I was working with an old master transparency made on Fuji 64T last nite, part of an interneg test. It had much better gray neutrality than Velvia or Provia, but with
a tad more contrast than Astia. I used it for a lot of fussy indoor stuff back then, like copy work, tabletop photog, and architecture with hot lights.
Interesting Drew, I was scanning some older microscopy images done on 4X5 64T last week. I had placed one done last year using vintage 1995 64T in the abstracts thread previously. I'll reproduce it below with virtually no PS color adjustment. Seems good color for 18 year old frozen 64T. Illumination was 3200 K halogen. Was superb film for 4X5 microscopy.

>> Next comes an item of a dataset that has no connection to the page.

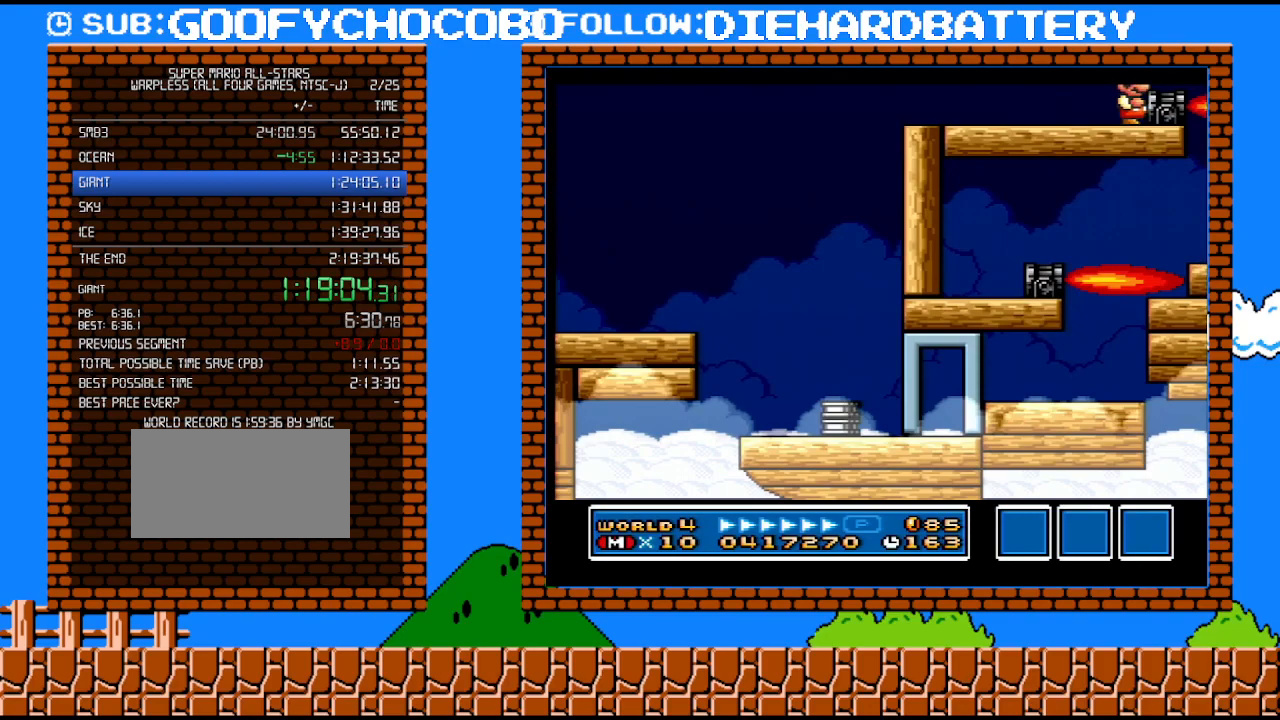
{"buttons": [], "events": [[67, "B", "down"], [183, "B", "up"], [217, "DPAD_RIGHT", "down"], [317, "DPAD_RIGHT", "up"]]}
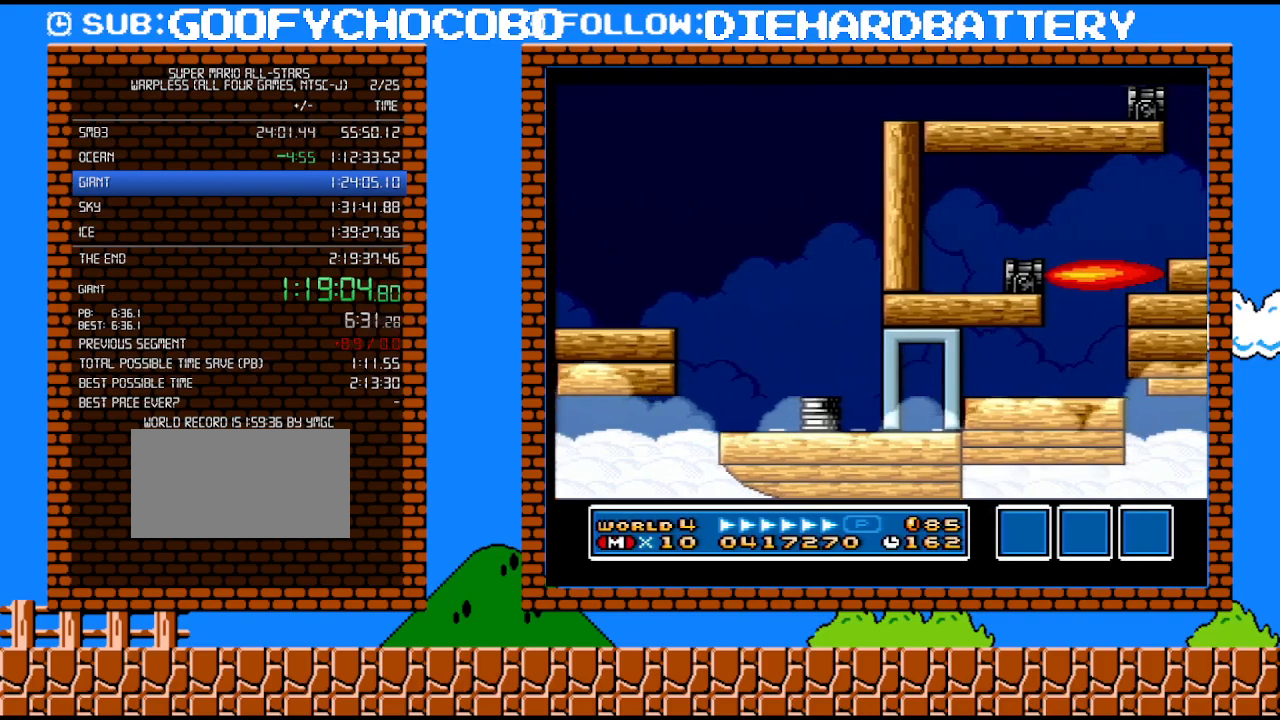
{"buttons": ["Y"], "events": [[33, "Y", "down"], [117, "Y", "up"], [217, "Y", "down"], [283, "Y", "up"], [467, "Y", "down"]]}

DIC-13-10[F1 by hypolimnas, on Flickr
Nate Potter, Austin TX.
Stone, go to the Nikon Small World website to see a lot of current microscope photography. They even sponsor contests. But a lot of that will be really high-tech
stuff with expensive modern gear. What is more down to earth goes back a few decades. There you'd have a trinocular scope by Zeiss or somebody like that - two
eyepieces for visual viewing, and the third tube for a camera adapter tube, which typically attached to a 35mm film camera, but also could be adapted to a hood
with a Polaroid film holder at the end - which in turn could be easily adapted for Quickload or Readyload use, or with a bit more work, to a conventional 4x5 sheet film holder, or even a sheet film vacuum holder. I thought one of these devices would be easy to acquire, but they're apparently still enough in demand to fetch higher prices than I can presently afford. Of course, it would not be difficult to machine one yourself. Or I could do it the way Sinar once did, by connecting a lot of bellows, rail sections, and rail clamps to a very long very stable beam, to create an ultra-macro conventional camera of whatever film size you desire. Of course, the lighting etc get a bit complicated, but that call all be figured out. There are all kinds of ways for doing this, and it would be one more hypothetical fun thing for to fiddle with down the line before I croak. I did a lot of microscopy in college, both in microbiology and geology. Nathan sure had fun with that one. I
know another fellow who did bugs macro, then turned them into giant dye transfer prints. Sometimes the universe comes to us thru a telescope, sometimes with
things we don't ordinarily see cause they're too small. I'd just like to have a good scope again, just for the sheer fun of it.